2. Profit-booking at higher levels: Of late, the trend of profit-booking after a healthy rise has been observed in the market which shows investors are concerned about the valuations of stocks.
"Nifty is trading at a P/B of 4.2, which is close to the post-GFC (global financial crisis) high. The second wave of COVID-19 and high valuation are expected to maintain volatility in the markets in the near term," said Hemant Kanawala, Head – Equity, Kotak Mahindra Life Insurance Company.

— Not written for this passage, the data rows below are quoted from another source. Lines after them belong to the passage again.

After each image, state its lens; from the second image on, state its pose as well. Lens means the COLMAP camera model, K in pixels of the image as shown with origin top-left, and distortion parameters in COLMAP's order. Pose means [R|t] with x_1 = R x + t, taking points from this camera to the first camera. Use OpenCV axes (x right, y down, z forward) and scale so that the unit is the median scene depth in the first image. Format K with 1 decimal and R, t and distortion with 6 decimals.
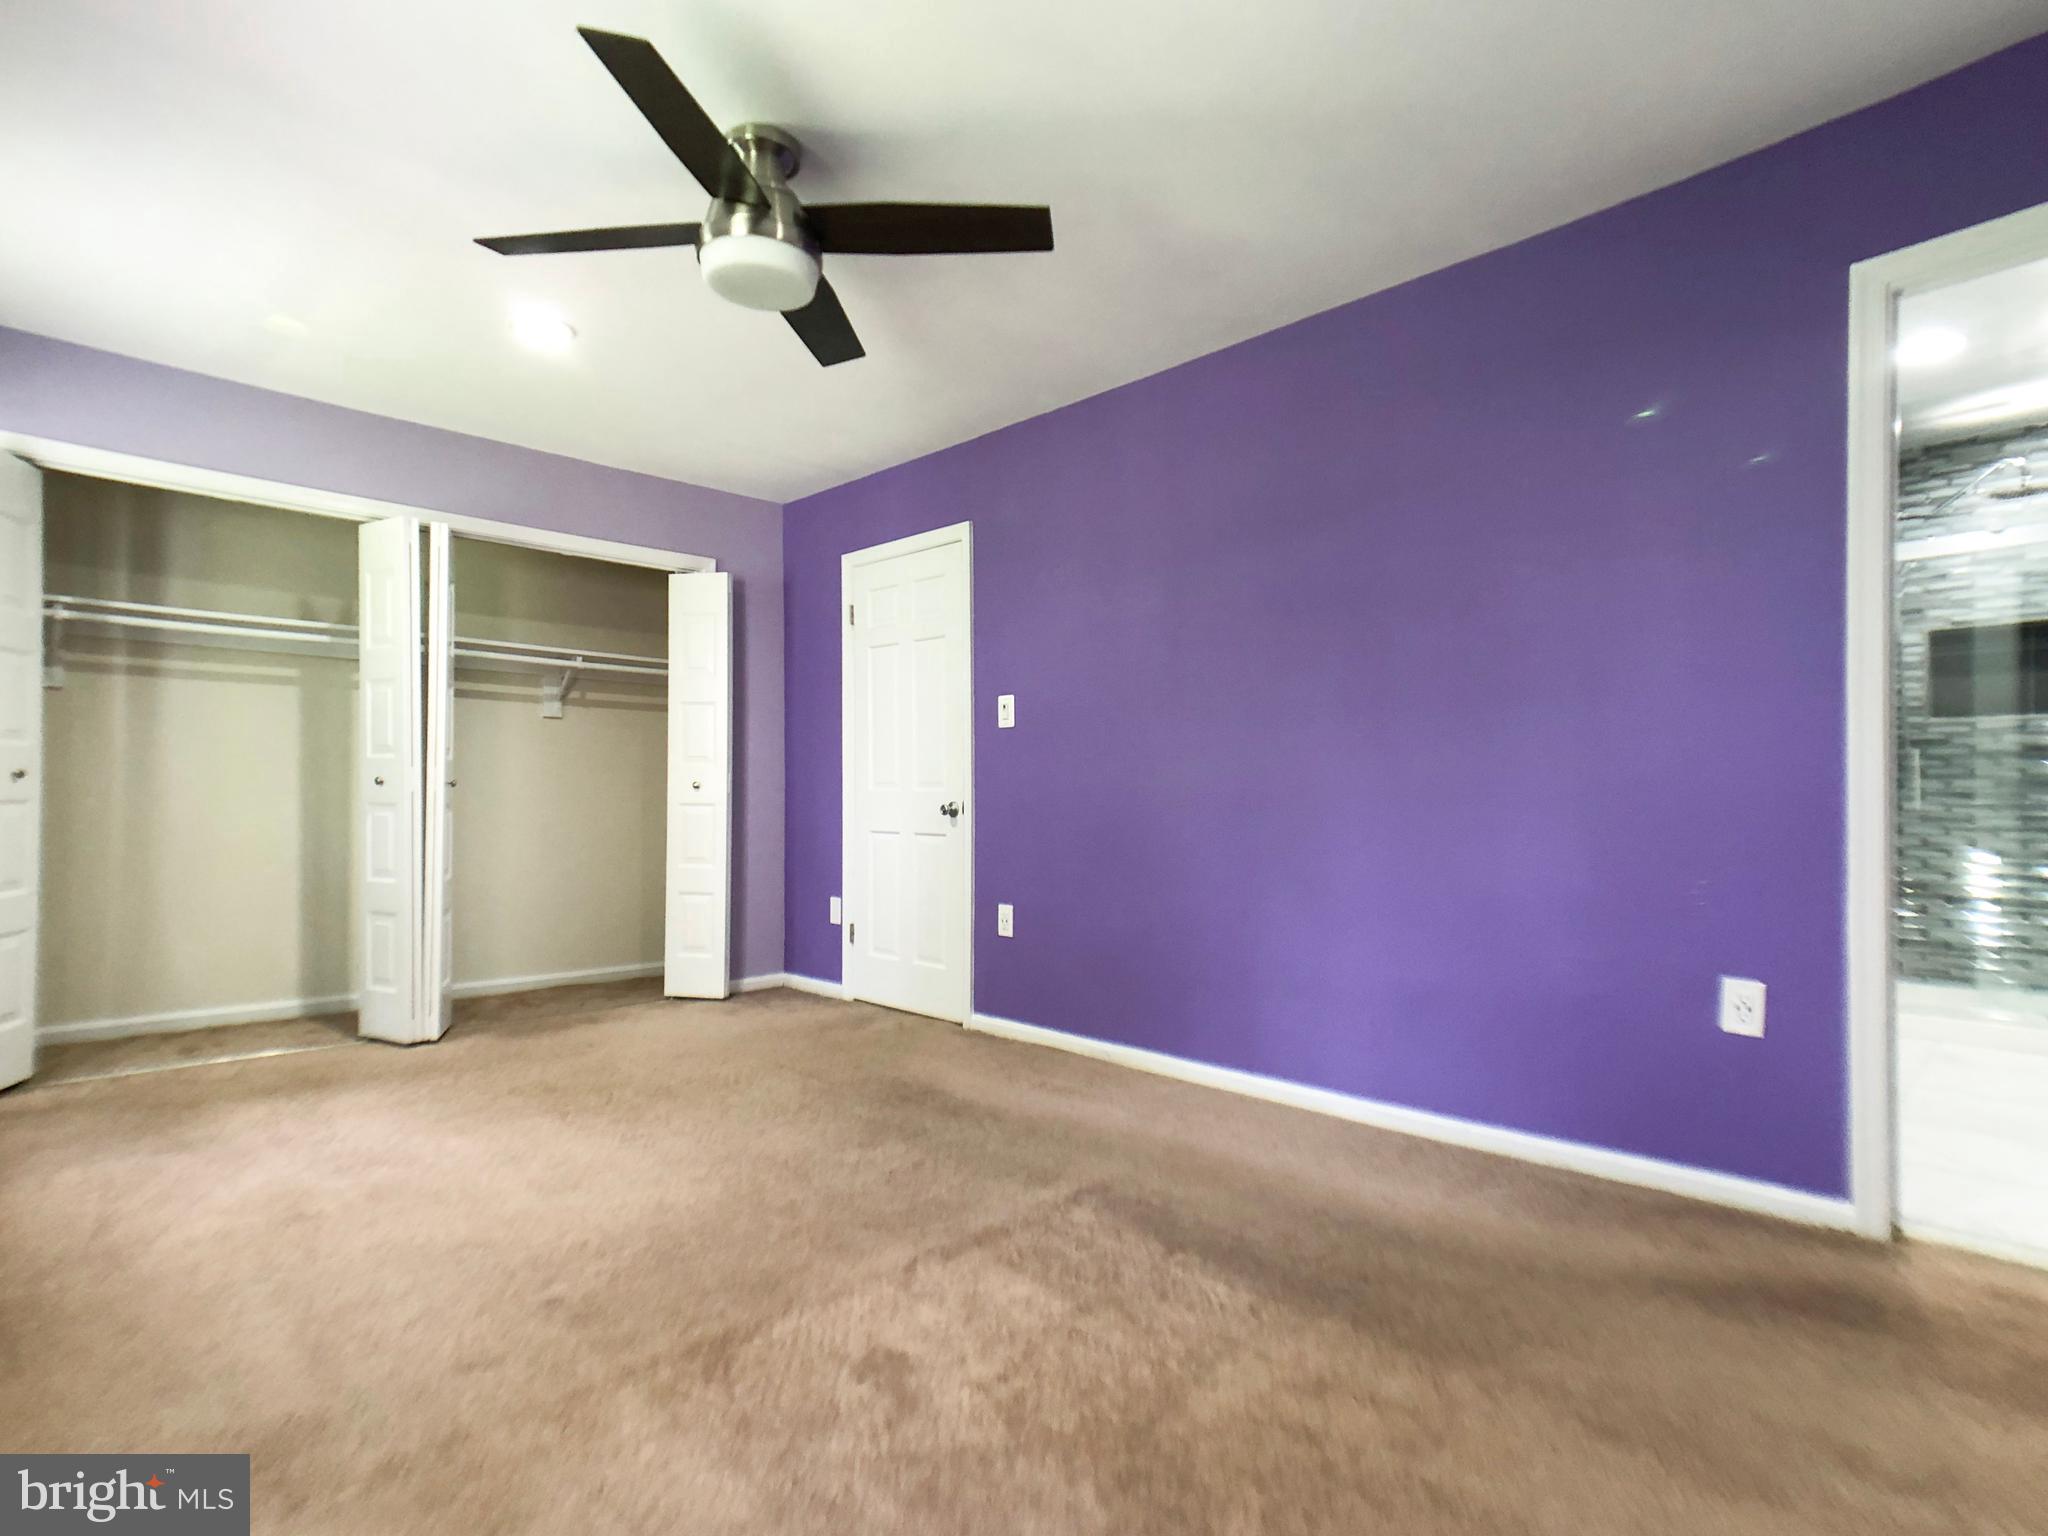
lens RADIAL K [[1068.2, 0, 1023.1], [0, 1068.2, 806.5], [0, 0, 1]] dist [0.019455, -0.000271]
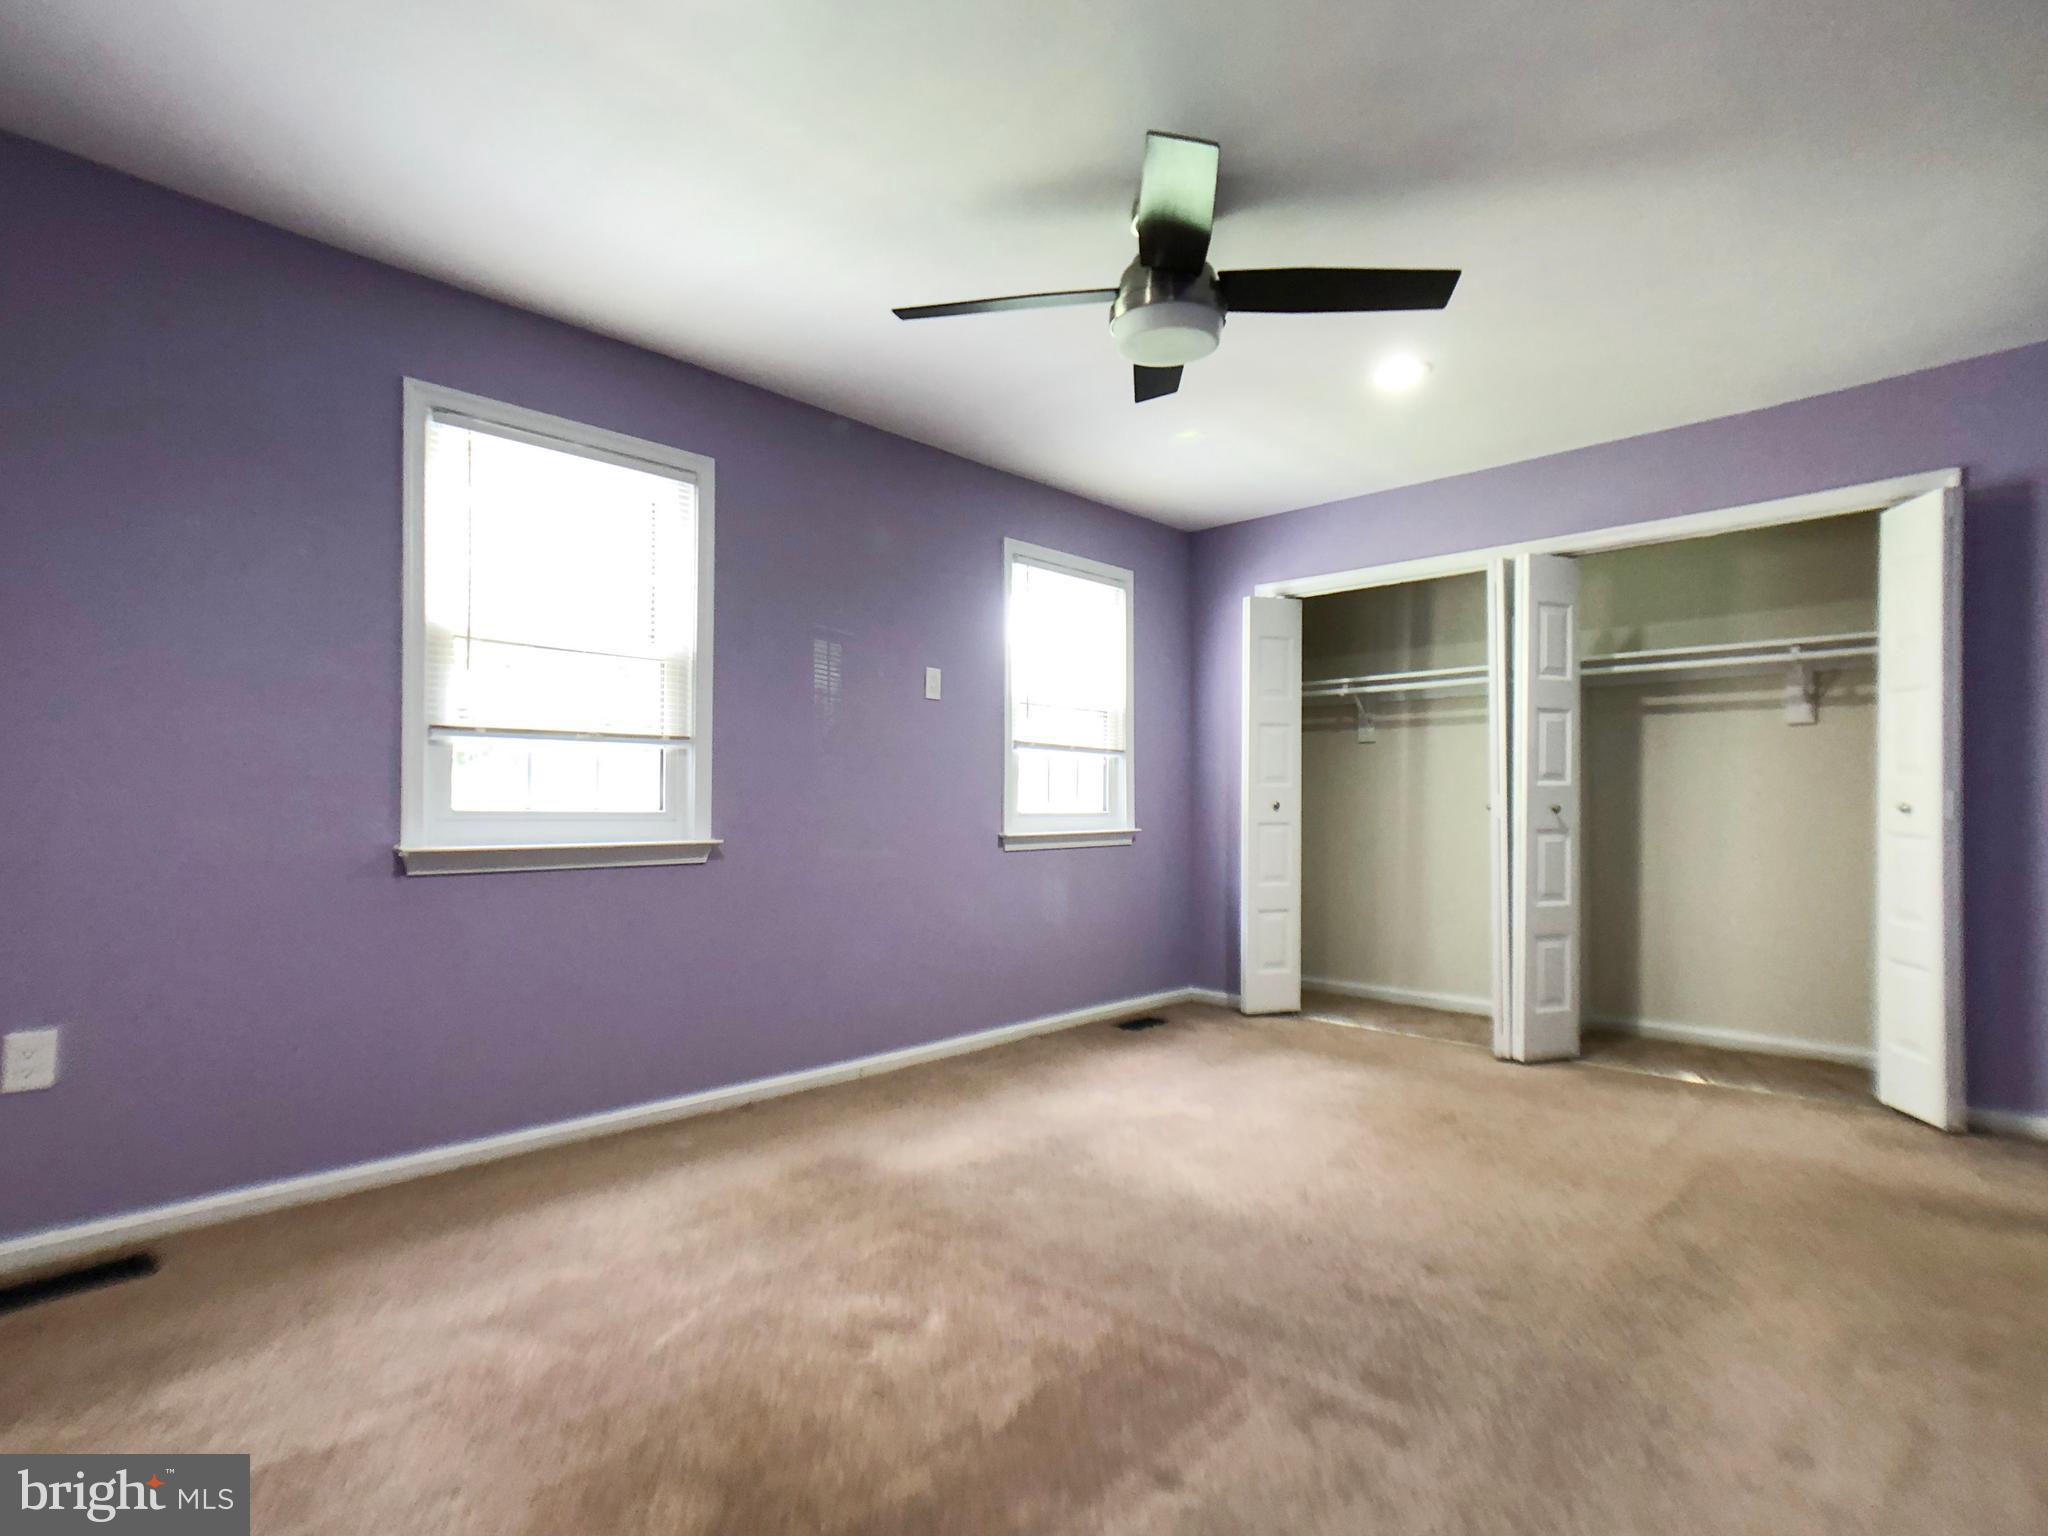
lens RADIAL K [[1068.2, 0, 1023.1], [0, 1068.2, 806.5], [0, 0, 1]] dist [0.019455, -0.000271]
pose [[0.032731, -0.006753, -0.999441, 0.376749], [-0.009038, 0.999934, -0.007052, -0.010121], [0.999423, 0.009263, 0.032668, 0.411404]]
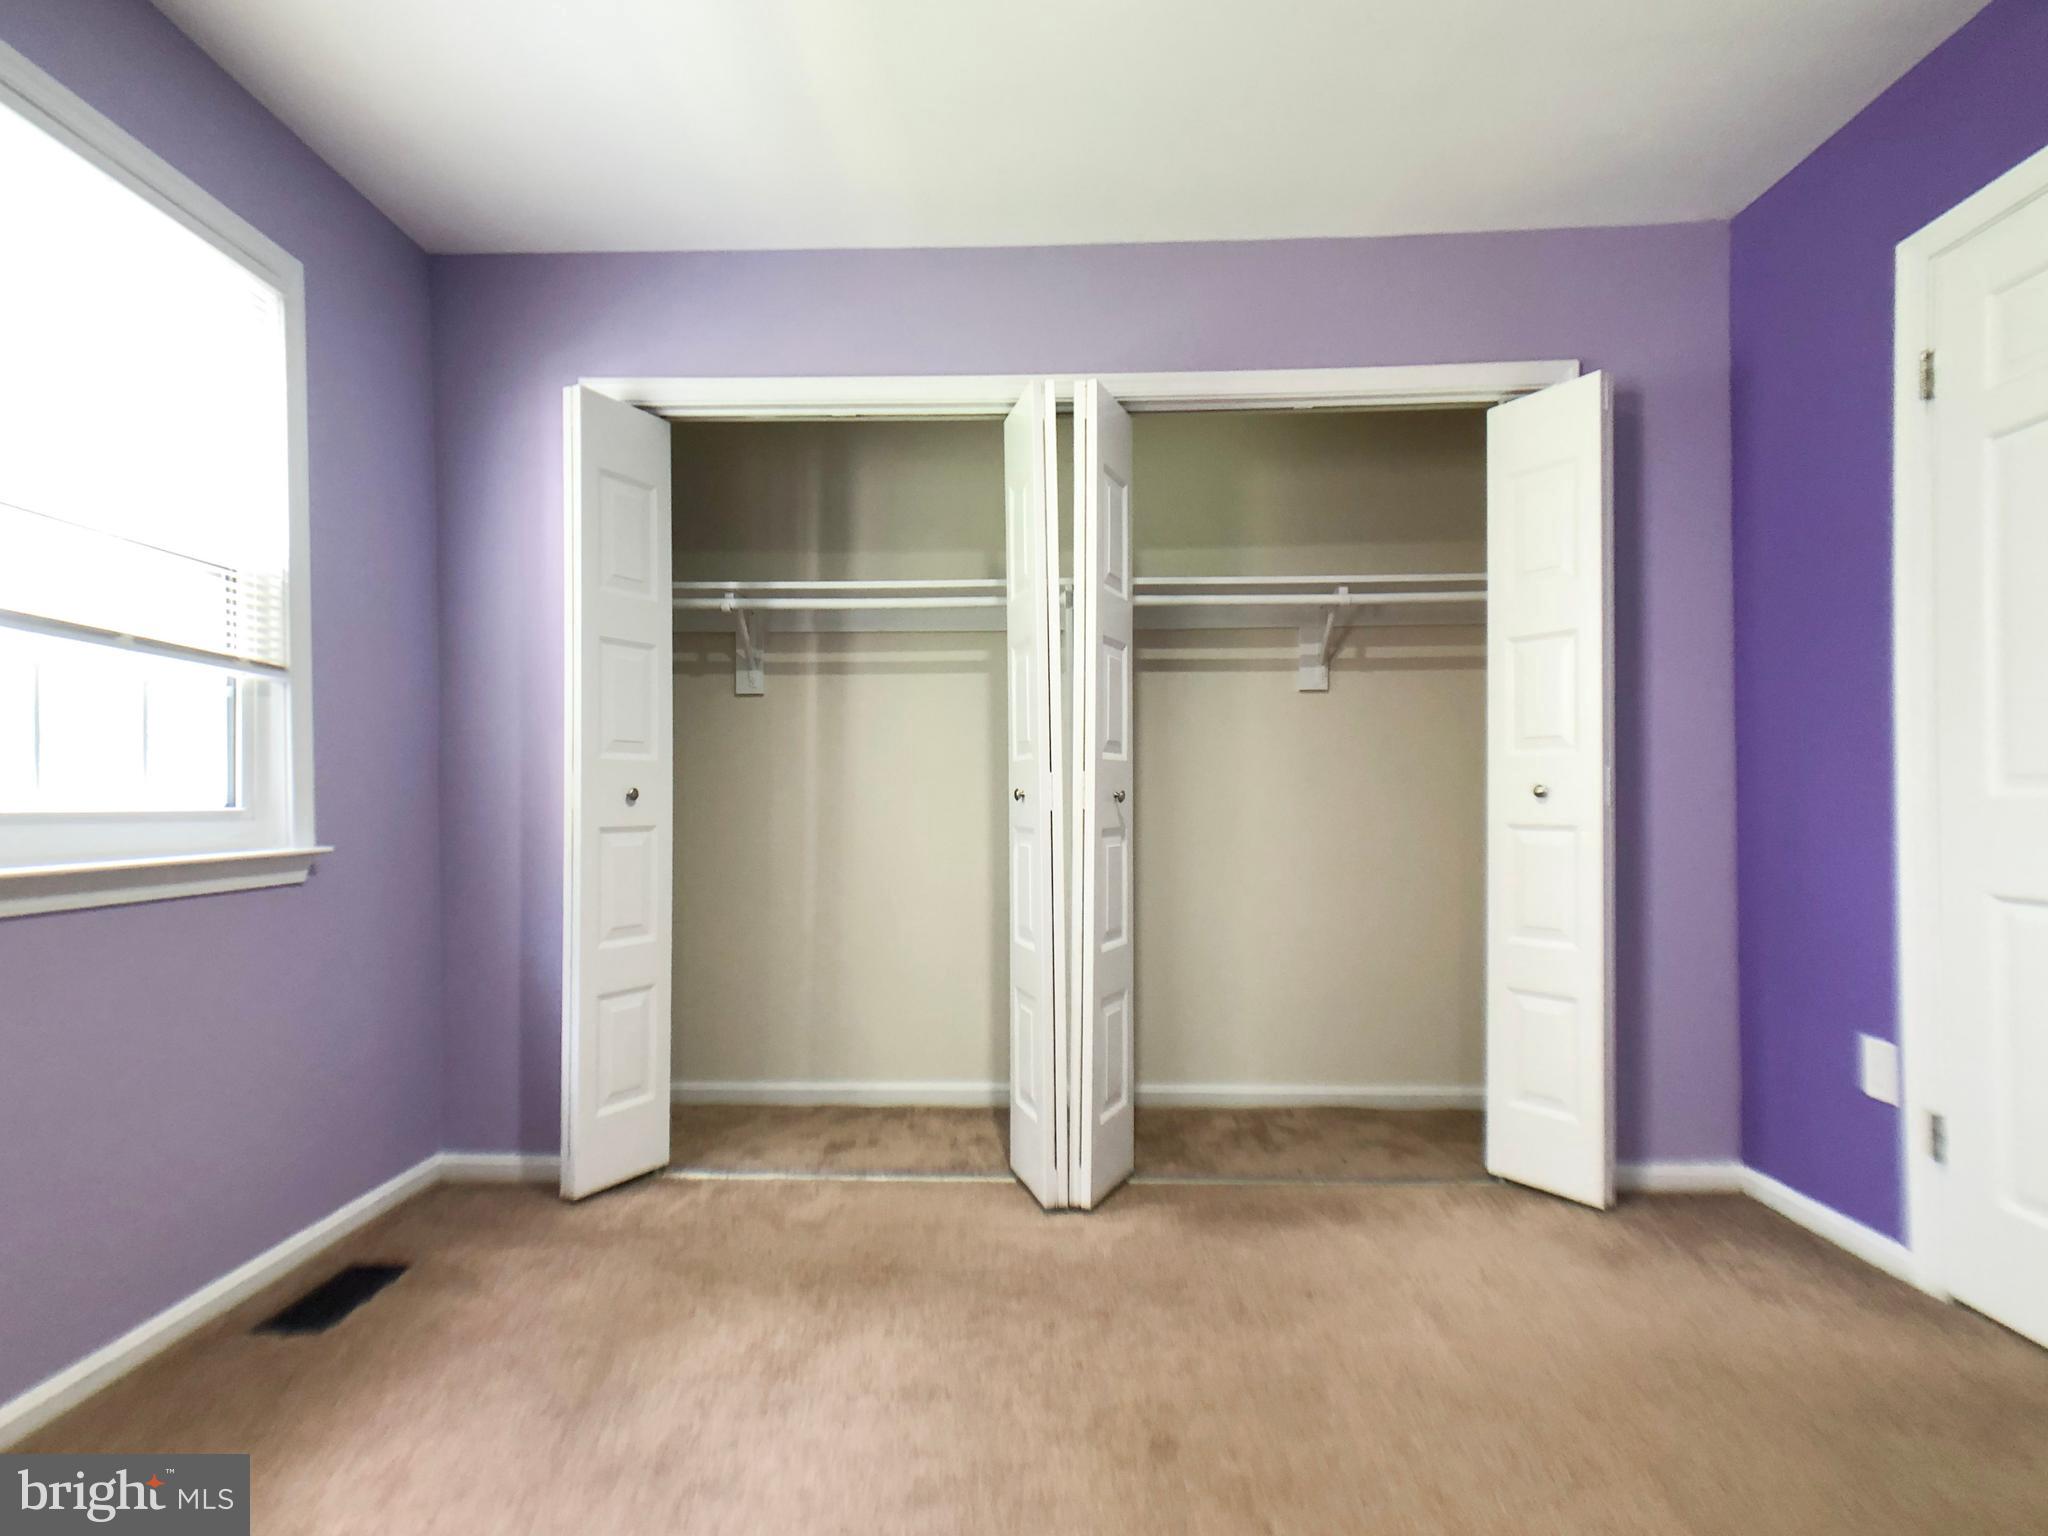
lens RADIAL K [[1068.2, 0, 1023.1], [0, 1068.2, 806.5], [0, 0, 1]] dist [0.019455, -0.000271]
pose [[0.694127, -0.011180, -0.719766, -0.101391], [0.005816, 0.999934, -0.009923, -0.007962], [0.719829, 0.002702, 0.694146, 0.450345]]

3. Nifty in a range: Nifty has been trading in the range of 14,650-14,900 for the last few sessions and unless Nifty breaks 14,950 convincingly, the market may continue witnessing such moves, experts believe.
"We are still trading in a restricted range which is between 14,650 and 14,900. Unless we are able to get past 14,950, the index won't propel further. If we manage to do that, the markets could move towards 15,300. On the flip side, if we break 14,500-14,600 on a closing basis, the Nifty can go down further to retest the previous lows of 14,200," said Manish Hathiramani, Proprietary Index Trader and Technical Analyst, Deen Dayal Investments.
4. Earnings, RBI MPC eyed: Investors now await RBI MPC outcome and Q4 earnings to get cues for the market. Experts believe that the market will see some churn in positions in the near term which will keep the market volatile.
"The upcoming Q4FY21 earnings season will begin in a week’s time, so investors’ focus will be shifting back to fundamentals. Revenue growth, margins expansion and management commentary will be key things to watch out for," said Ajit Mishra, VP Research, Religare Broking.